The posters and flyers have been printed for the show, and we have been generating tags to add to the info-

*Dancing so hot, our choreographer’s pregnant!
*What if I get a b*ner?
*It’s a little car! You can stand on it!

Grimly Fiendish

In case you are sitting on lots of holiday cash and don’t know what to do, I wanted to point out that Dave Vanian of seminal (huh huh) punk band The Damned has co-founded a high-end goffic makeup line called Illamasqua. Who better to do it than Dave? He’s been blending clown white and smudging black liner since Billy Joe Armstrong’s parents argued over whether the condom would hold. Anyway, Dave’s makeup line is is the culmination of my dreams in many ways.
Awesome things about Dave:

1. He is married to Patricia Morrison, formerly the bassist of Sisters of Mercy, and together they are the gothest couple ever.
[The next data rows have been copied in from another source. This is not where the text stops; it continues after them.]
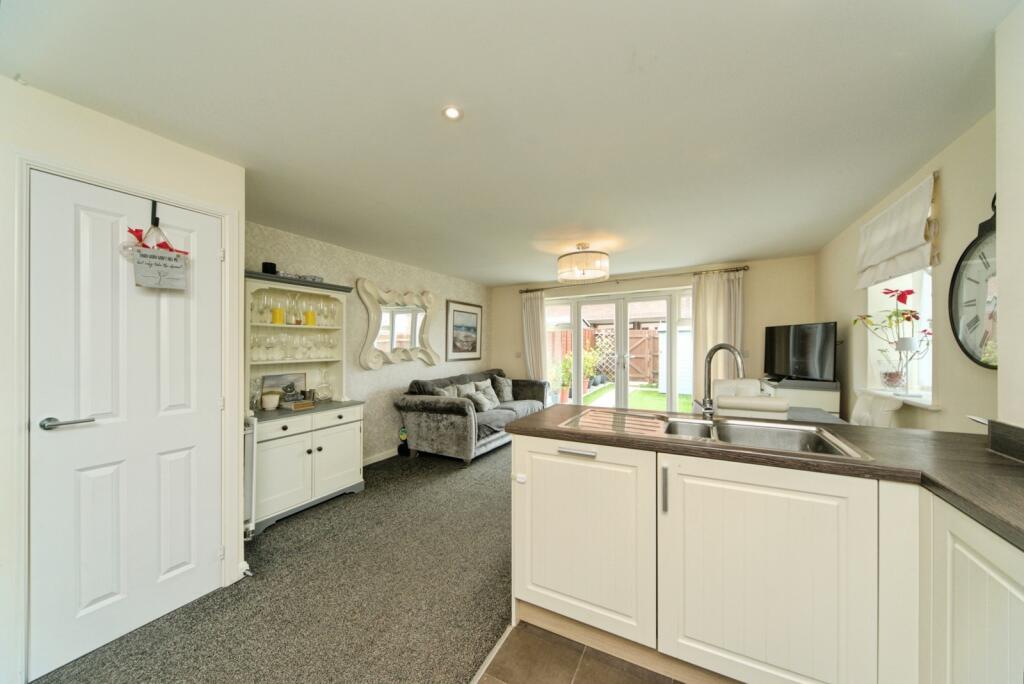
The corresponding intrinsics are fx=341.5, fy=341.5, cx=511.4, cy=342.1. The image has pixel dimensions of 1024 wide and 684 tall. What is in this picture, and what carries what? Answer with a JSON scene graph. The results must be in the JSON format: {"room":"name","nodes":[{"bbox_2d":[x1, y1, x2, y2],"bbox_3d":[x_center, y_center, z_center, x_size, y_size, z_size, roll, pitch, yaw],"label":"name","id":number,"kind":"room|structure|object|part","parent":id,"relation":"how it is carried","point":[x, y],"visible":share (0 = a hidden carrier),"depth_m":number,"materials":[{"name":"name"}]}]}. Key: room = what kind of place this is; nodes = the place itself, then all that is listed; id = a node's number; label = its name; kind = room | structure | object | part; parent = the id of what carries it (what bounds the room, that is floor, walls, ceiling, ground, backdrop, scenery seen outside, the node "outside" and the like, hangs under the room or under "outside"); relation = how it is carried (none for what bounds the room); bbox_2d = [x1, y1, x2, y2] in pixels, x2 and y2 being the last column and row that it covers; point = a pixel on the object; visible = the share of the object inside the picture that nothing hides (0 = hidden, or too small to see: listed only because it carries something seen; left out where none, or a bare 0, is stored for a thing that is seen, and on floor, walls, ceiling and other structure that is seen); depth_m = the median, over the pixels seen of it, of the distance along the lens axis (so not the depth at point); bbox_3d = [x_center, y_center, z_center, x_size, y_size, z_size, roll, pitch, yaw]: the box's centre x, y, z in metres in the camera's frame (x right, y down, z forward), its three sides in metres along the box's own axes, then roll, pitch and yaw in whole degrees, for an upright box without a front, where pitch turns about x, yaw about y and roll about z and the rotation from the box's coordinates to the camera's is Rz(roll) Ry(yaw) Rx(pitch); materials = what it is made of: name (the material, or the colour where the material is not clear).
{"room":"living room","nodes":[
{"label":"living room","id":0,"kind":"room"},
{"bbox_2d":[0,75,244,683],"bbox_3d":[-2.347,0.161,0.821,0.493,2.351,2.886,0,0,28],"label":"left wall","id":1,"kind":"structure","parent":0,"point":[85,116],"depth_m":1.50,"materials":[{"name":"white paint"}]},
{"bbox_2d":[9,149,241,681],"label":"door frame","id":2,"kind":"structure","parent":1,"relation":"attached to","point":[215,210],"depth_m":1.33,"materials":[{"name":"white paint"}]},
{"bbox_2d":[28,167,223,683],"bbox_3d":[-1.727,0.328,1.600,0.098,1.978,0.624,0,0,28],"label":"door","id":3,"kind":"structure","parent":1,"relation":"in","point":[67,435],"depth_m":1.53,"materials":[{"name":"white paint"}]},
{"bbox_3d":[-1.810,0.326,1.403,0.128,0.049,0.146,0,0,28],"label":"door handle","id":4,"kind":"part","parent":3,"relation":"part of","materials":[{"name":"silver metal"}]},
{"bbox_2d":[150,199,158,227],"bbox_3d":[-1.717,-0.619,1.644,0.058,0.141,0.022,0,0,28],"label":"door hook","id":5,"kind":"object","parent":3,"relation":"attached to","point":[155,208],"visible":0.82,"depth_m":1.64,"materials":[{"name":"black metal"}]},
{"bbox_2d":[127,225,188,291],"bbox_3d":[-1.679,-0.450,1.621,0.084,0.409,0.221,0,0,28],"label":"hanging sign","id":6,"kind":"object","parent":5,"relation":"hanging from","point":[147,284],"visible":1,"depth_m":1.60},
{"bbox_2d":[243,416,257,540],"bbox_3d":[-1.707,0.816,2.127,0.263,0.681,0.205,0,0,28],"label":"radiator","id":7,"kind":"object","parent":1,"relation":"attached to","point":[253,445],"visible":0.38,"depth_m":2.07,"materials":[{"name":"white metal"}]},
{"bbox_2d":[31,441,515,683],"bbox_3d":[-0.221,1.326,2.496,3.522,0.083,5.868,0,0,28],"label":"carpet floor","id":8,"kind":"structure","parent":0,"point":[499,481],"depth_m":1.74,"materials":[{"name":"grey carpet"}]},
{"bbox_2d":[245,269,366,534],"bbox_3d":[-1.739,0.434,2.784,0.517,1.797,0.983,0,0,28],"label":"hutch cabinet","id":9,"kind":"object","parent":8,"relation":"on","point":[291,477],"visible":0.68,"depth_m":2.73,"materials":[{"name":"paint"}]},
{"bbox_2d":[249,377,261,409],"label":"glass vase","id":10,"kind":"object","parent":9,"relation":"on","point":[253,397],"visible":0.89,"depth_m":2.61,"materials":[{"name":"clear glass"}]},
{"bbox_2d":[261,262,276,274],"bbox_3d":[-1.918,-0.570,2.702,0.107,0.109,0.108,0,0,28],"label":"black box","id":11,"kind":"object","parent":9,"relation":"on","point":[263,270],"visible":0.71,"depth_m":2.66,"materials":[{"name":"black"}]},
{"bbox_2d":[261,390,280,409],"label":"pot","id":12,"kind":"object","parent":9,"relation":"on","point":[271,405],"visible":0.99,"depth_m":2.64,"materials":[{"name":"white ceramic"}]},
{"bbox_2d":[271,306,284,324],"bbox_3d":[-1.883,-0.208,2.755,0.093,0.136,0.092,0,0,28],"label":"yellow candle","id":13,"kind":"object","parent":9,"relation":"in","point":[279,312],"visible":0.95,"depth_m":2.73,"materials":[{"name":"yellow wax"}]},
{"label":"cupboard door","id":14,"kind":"part","parent":9,"relation":"part of","materials":[{"name":"white wood"}]},
{"bbox_2d":[261,372,307,403],"bbox_3d":[-1.925,0.391,2.892,0.062,0.253,0.344,0,0,34],"label":"photo frame","id":15,"kind":"object","parent":9,"relation":"on","point":[297,379],"visible":0.76,"depth_m":2.88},
{"bbox_2d":[249,330,338,362],"bbox_3d":[-1.853,0.035,2.917,0.294,0.194,0.663,0,0,28],"label":"wine glasses","id":16,"kind":"object","parent":9,"relation":"in","point":[309,355],"visible":0.89,"depth_m":2.86,"materials":[{"name":"clear glass"}]},
{"bbox_2d":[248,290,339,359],"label":"glassware","id":17,"kind":"object","parent":9,"relation":"in","point":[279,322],"visible":0.81,"depth_m":2.80,"materials":[{"name":"clear glass"}]},
{"bbox_2d":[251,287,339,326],"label":"wine glasses","id":18,"kind":"object","parent":9,"relation":"in","point":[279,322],"visible":0.82,"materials":[{"name":"clear glass"}]},
{"bbox_2d":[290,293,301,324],"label":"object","id":19,"kind":"object","parent":9,"relation":"in","point":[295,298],"visible":0.96,"depth_m":2.87,"materials":[{"name":"glass"}]},
{"bbox_2d":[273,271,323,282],"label":"tray","id":20,"kind":"object","parent":9,"relation":"on","point":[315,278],"visible":0.48,"depth_m":2.84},
{"bbox_2d":[284,399,315,409],"bbox_3d":[-1.759,0.513,2.835,0.154,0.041,0.184,0,0,28],"label":"book","id":21,"kind":"object","parent":9,"relation":"on","point":[295,405],"visible":1,"depth_m":2.79,"materials":[{"name":"paper"}]},
{"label":"drawers","id":22,"kind":"part","parent":9,"relation":"part of","materials":[{"name":"white wood"}]},
{"bbox_2d":[304,310,315,325],"bbox_3d":[-1.759,-0.205,2.979,0.087,0.144,0.086,0,0,28],"label":"yellow candle","id":23,"kind":"object","parent":9,"relation":"in","point":[309,314],"visible":0.95,"depth_m":2.95,"materials":[{"name":"yellow wax"}]},
{"bbox_2d":[314,370,332,401],"bbox_3d":[-1.674,0.408,3.034,0.140,0.222,0.166,0,0,28],"label":"glass decanter","id":24,"kind":"object","parent":9,"relation":"on","point":[325,395],"visible":0.99,"depth_m":3.00,"materials":[{"name":"clear glass"}]},
{"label":"cupboard door","id":25,"kind":"part","parent":9,"relation":"part of","materials":[{"name":"white wood"}]},
{"bbox_2d":[397,427,409,455],"bbox_3d":[-1.268,1.159,4.026,0.133,0.329,0.134,0,0,28],"label":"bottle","id":26,"kind":"object","parent":8,"relation":"on","point":[399,449],"visible":0.87,"depth_m":3.99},
{"bbox_2d":[396,368,547,464],"bbox_3d":[-0.372,0.870,4.638,0.935,0.897,2.246,0,0,28],"label":"sofa","id":27,"kind":"object","parent":8,"relation":"on","point":[423,421],"visible":0.88,"depth_m":3.84,"materials":[{"name":"grey fabric"}]},
{"bbox_2d":[434,384,458,397],"bbox_3d":[-0.769,0.683,4.109,0.203,0.327,0.396,0,0,28],"label":"cushion","id":28,"kind":"object","parent":27,"relation":"on","point":[445,391],"visible":0.36,"depth_m":4.09,"materials":[{"name":"grey fabric"}]},
{"bbox_2d":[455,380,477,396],"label":"cushion","id":29,"kind":"object","parent":27,"relation":"on","point":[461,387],"visible":0.4,"depth_m":4.40,"materials":[{"name":"grey fabric"}]},
{"bbox_2d":[460,381,497,411],"bbox_3d":[-0.398,0.719,4.325,0.265,0.280,0.388,0,0,28],"label":"cushion","id":30,"kind":"object","parent":27,"relation":"on","point":[475,397],"visible":0.85,"depth_m":4.25,"materials":[{"name":"grey fabric"}]},
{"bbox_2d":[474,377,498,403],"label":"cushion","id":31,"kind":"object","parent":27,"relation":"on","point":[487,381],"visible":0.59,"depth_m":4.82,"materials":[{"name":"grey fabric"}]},
{"bbox_2d":[491,375,513,401],"bbox_3d":[-0.131,0.685,5.124,0.221,0.372,0.413,0,0,28],"label":"cushion","id":32,"kind":"object","parent":27,"relation":"on","point":[507,397],"visible":0.85,"depth_m":5.05,"materials":[{"name":"grey fabric"}]},
{"bbox_2d":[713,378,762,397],"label":"dining chair","id":33,"kind":"object","parent":8,"relation":"on","point":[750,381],"visible":0.23,"depth_m":3.32,"materials":[{"name":"white"}]},
{"bbox_2d":[715,393,790,418],"bbox_3d":[1.570,0.794,2.301,0.429,0.925,0.506,0,0,28],"label":"dining chair","id":34,"kind":"object","parent":8,"relation":"on","point":[768,403],"visible":0.35,"depth_m":2.07,"materials":[{"name":"white fabric"}]},
{"bbox_2d":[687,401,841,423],"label":"dining table","id":35,"kind":"object","parent":8,"relation":"on","point":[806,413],"visible":0.13,"depth_m":2.69,"materials":[{"name":"grey"}]},
{"bbox_2d":[757,377,840,417],"bbox_3d":[2.846,0.825,3.464,0.520,0.917,0.893,0,0,28],"label":"tv cabinet","id":36,"kind":"object","parent":8,"relation":"on","point":[836,399],"visible":0.32,"depth_m":3.08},
{"bbox_2d":[763,321,837,380],"bbox_3d":[2.844,0.087,3.436,0.222,0.547,0.818,0,0,-4],"label":"television","id":37,"kind":"object","parent":36,"relation":"on","point":[820,355],"visible":0.99,"depth_m":3.32,"materials":[{"name":"black plastic"}]},
{"bbox_2d":[850,389,901,427],"bbox_3d":[2.267,0.810,2.363,0.522,0.959,0.460,0,0,28],"label":"white chair","id":38,"kind":"object","parent":8,"relation":"on","point":[864,413],"visible":0.32,"depth_m":2.26,"materials":[{"name":"white"}]},
{"bbox_2d":[244,221,491,462],"bbox_3d":[-1.408,0.177,4.220,0.165,2.311,3.970,0,0,28],"label":"left wall","id":39,"kind":"structure","parent":0,"point":[369,268],"depth_m":3.80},
{"bbox_2d":[362,447,398,465],"bbox_3d":[-1.194,1.284,4.397,0.015,0.091,3.285,0,0,28],"label":"baseboard","id":40,"kind":"structure","parent":39,"relation":"attached to","point":[373,459],"depth_m":3.86,"materials":[{"name":"white paint"}]},
{"bbox_2d":[357,279,438,368],"bbox_3d":[-1.301,-0.210,4.125,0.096,0.973,1.253,0,0,28],"label":"wall mirror","id":41,"kind":"object","parent":39,"relation":"attached to","point":[371,314],"visible":1,"depth_m":4.03,"materials":[{"name":"white mirror"}]},
{"bbox_2d":[446,300,482,360],"bbox_3d":[-0.709,-0.166,5.237,0.026,0.860,0.838,0,0,28],"label":"framed picture","id":42,"kind":"object","parent":39,"relation":"attached to","point":[453,312],"visible":0.99,"depth_m":5.18},
{"bbox_2d":[1,0,1011,283],"bbox_3d":[0.215,-1.043,2.329,4.110,0.110,6.347,0,0,28],"label":"ceiling","id":43,"kind":"structure","parent":0,"point":[512,276],"depth_m":1.44,"materials":[{"name":"white paint"}]},
{"bbox_2d":[442,105,462,120],"bbox_3d":[-0.262,-1.006,1.499,0.085,0.008,0.084,0,0,28],"label":"recessed light","id":44,"kind":"object","parent":43,"relation":"in","point":[451,112],"visible":0.99,"depth_m":1.50,"materials":[{"name":"white"}]},
{"bbox_2d":[556,241,609,282],"bbox_3d":[0.728,-0.833,3.503,0.536,0.353,0.537,0,0,28],"label":"ceiling light","id":45,"kind":"object","parent":43,"relation":"attached to","point":[580,266],"visible":0.99,"depth_m":3.32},
{"bbox_2d":[475,621,688,683],"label":"tile floor","id":46,"kind":"structure","parent":0,"point":[586,675],"depth_m":1.38,"materials":[{"name":"tile"}]},
{"bbox_2d":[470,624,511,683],"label":"threshold strip","id":47,"kind":"object","parent":46,"relation":"on","point":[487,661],"visible":0.81,"depth_m":1.42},
{"bbox_2d":[509,424,1023,683],"bbox_3d":[0.939,0.843,1.013,2.341,0.900,1.041,0,0,28],"label":"kitchen cabinet","id":48,"kind":"object","parent":46,"relation":"on","point":[534,481],"visible":0.86,"depth_m":1.13,"materials":[{"name":"white paint"}]},
{"bbox_3d":[0.273,0.464,1.459,0.150,0.018,0.046,0,0,28],"label":"handle","id":49,"kind":"part","parent":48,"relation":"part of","materials":[{"name":"silver metal"}]},
{"bbox_3d":[0.259,0.839,1.485,0.589,0.677,0.104,0,0,28],"label":"cabinet door","id":50,"kind":"part","parent":48,"relation":"part of","materials":[{"name":"white paint"}]},
{"bbox_3d":[0.579,0.557,1.298,0.020,0.168,0.029,0,0,28],"label":"handle","id":51,"kind":"part","parent":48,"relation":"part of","materials":[{"name":"metal"}]},
{"bbox_2d":[510,402,1023,548],"bbox_3d":[1.146,0.393,1.071,2.403,0.042,1.062,0,0,28],"label":"countertop","id":52,"kind":"structure","parent":48,"relation":"on","point":[984,453],"depth_m":1.11,"materials":[{"name":"brown laminate"}]},
{"bbox_2d":[561,410,871,460],"bbox_3d":[0.779,0.454,1.481,1.027,0.161,0.502,0,0,28],"label":"sink","id":53,"kind":"object","parent":52,"relation":"in","point":[772,427],"visible":0.54,"depth_m":1.51,"materials":[{"name":"silver metal"}]},
{"bbox_2d":[695,342,744,417],"bbox_3d":[0.985,0.185,1.580,0.102,0.354,0.242,0,0,-20],"label":"tap","id":54,"kind":"object","parent":53,"relation":"on","point":[708,409],"visible":1,"depth_m":1.63,"materials":[{"name":"silver metal"}]},
{"bbox_2d":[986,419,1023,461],"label":"backsplash","id":55,"kind":"object","parent":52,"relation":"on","point":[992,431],"visible":0.98,"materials":[{"name":"brown laminate"}]},
{"bbox_3d":[0.821,0.836,1.162,0.560,0.734,0.095,0,0,28],"label":"cabinet door","id":56,"kind":"part","parent":48,"relation":"part of","materials":[{"name":"white paint"}]},
{"bbox_2d":[491,255,815,409],"bbox_3d":[1.627,0.162,5.018,4.440,2.318,0.227,0,0,28],"label":"back wall","id":57,"kind":"structure","parent":0,"point":[754,298],"depth_m":4.25,"materials":[{"name":"beige paint"}]},
{"bbox_2d":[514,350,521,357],"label":"light switch","id":58,"kind":"object","parent":57,"relation":"attached to","point":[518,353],"visible":0.98,"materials":[{"name":"white"}]},
{"bbox_2d":[545,287,693,410],"bbox_3d":[1.530,0.298,5.139,2.391,2.052,0.185,0,0,28],"label":"patio door","id":59,"kind":"structure","parent":57,"relation":"in","point":[620,324],"depth_m":5.09,"materials":[{"name":"white glass"}]},
{"bbox_2d":[515,265,749,292],"bbox_3d":[1.495,-0.892,4.934,3.154,0.068,0.142,0,0,28],"label":"curtain rod","id":60,"kind":"object","parent":57,"relation":"attached to","point":[744,270],"visible":0.84,"depth_m":4.69,"materials":[{"name":"metal"}]},
{"bbox_2d":[520,289,545,379],"bbox_3d":[0.348,0.217,5.530,0.482,2.153,0.111,0,0,28],"label":"left curtain","id":61,"kind":"object","parent":60,"relation":"hanging from","point":[532,316],"visible":0.72,"depth_m":5.53,"materials":[{"name":"fabric"}]},
{"bbox_2d":[691,269,743,404],"bbox_3d":[2.562,0.195,4.264,0.608,2.195,0.109,0,0,28],"label":"curtain","id":62,"kind":"object","parent":60,"relation":"hanging from","point":[700,338],"visible":0.62,"depth_m":4.29,"materials":[{"name":"beige fabric"}]},
{"bbox_2d":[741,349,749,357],"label":"light switch","id":63,"kind":"object","parent":57,"relation":"attached to","point":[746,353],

Everyone else should give up.

2. He once threatened to beat the tar out of Bauhaus’ Peter Murphy, for copying his “Vampire schtick”, not realizing that there was enough of it to go around for the UK, Germany, and the States for many years to come.

3. I have been in love with him, body and soul, since I was fifteen years old. All five foot six of him.

4. Screw you, Patricia Morrison!

Ladies’ Rock Camp and the Birth Of Furious Yellow

For many years, I have been playing mediocre rhythm guitar. I used to play with my band, Sadly Deluded, and I would tell jokes and play songs until someone suggested that I could just tell jokes and I wouldn’t have to haul a guitar around. I have always wanted to be a better guitar player, so I decided to force myself to practice guitar more by signing up for ladies’ rock camp. It didn’t actually work that way, and so I showed up with baby-soft fingers to play on for eight hours a day, which then hurt like bejeezus all weekend. My fault.

My former band’s logo, designed by the fantastic Francisco Garcia

Ladies’ Rock Camp is very fast paced- you show up, eat lunch, form a band, take a class for your instrument, and start writing a song.

When asked what kind of band I wanted, I couldn’t think of the term for the music I like so I just said “Mope Rock”. I still can’t think of a better word for the music I like.
Something strange about Rock Camp is the almost unremitting positivity and support of the other campers and staff. I think now that I have been selling myself short as a mediocre guitar player. I’m at least an average guitar player.

It was kind of uncomfortable, since I am used to stand-up, in which friendships are based on tearing each other down in public or private.


I had a moment I think might have been life-changing- we had been rehearsing our song over and over, and for a minute I was just playing it on my own, and I thought, “This doesn’t sound as good as it does with the rest of my band,” and that’s the first time I’ve ever thought anything of the sort.


We named ourselves Furious Yellow, and our lead bass player made us matching 1″ buttons.
We wrote a song about breaking up, and sketched out our first EP:

Title: I Am Furious Yellow

Songlist:

Confirm or Deny
The Blood Of These Whores Is Killing Me
Doublewide Coffin (a coffin built for two)
Let Go Of The Cremains
My Hands Are Made Of Meat
I Still Have Your Knee Socks From Thanksgiving

Fun Facts About Furious Yellow:

Three members from Cali, one from Idaho, and one Portlander
We’re so heavy, we need two bass players
Our lead bassist has been to Rock Camp four times. She features in an article from the London Guardian on ladies’ rock camp in 2006!

Two blue-eyed, two green-eyed, one brown-eyed lady.

Five band members, and THREE tap dancers! What are the odds?

I was given a rainbow guitar strap, which I thought was appropriate because my Telecaster is at least bi-curious.
After the show at Satyricon, Furious Yellow was very tired and stinky and our fingers hurt, so we drank alcohol until we felt better.


If you like music and are a lady, I really recommend this camp. It is approximately the most fun thing ever.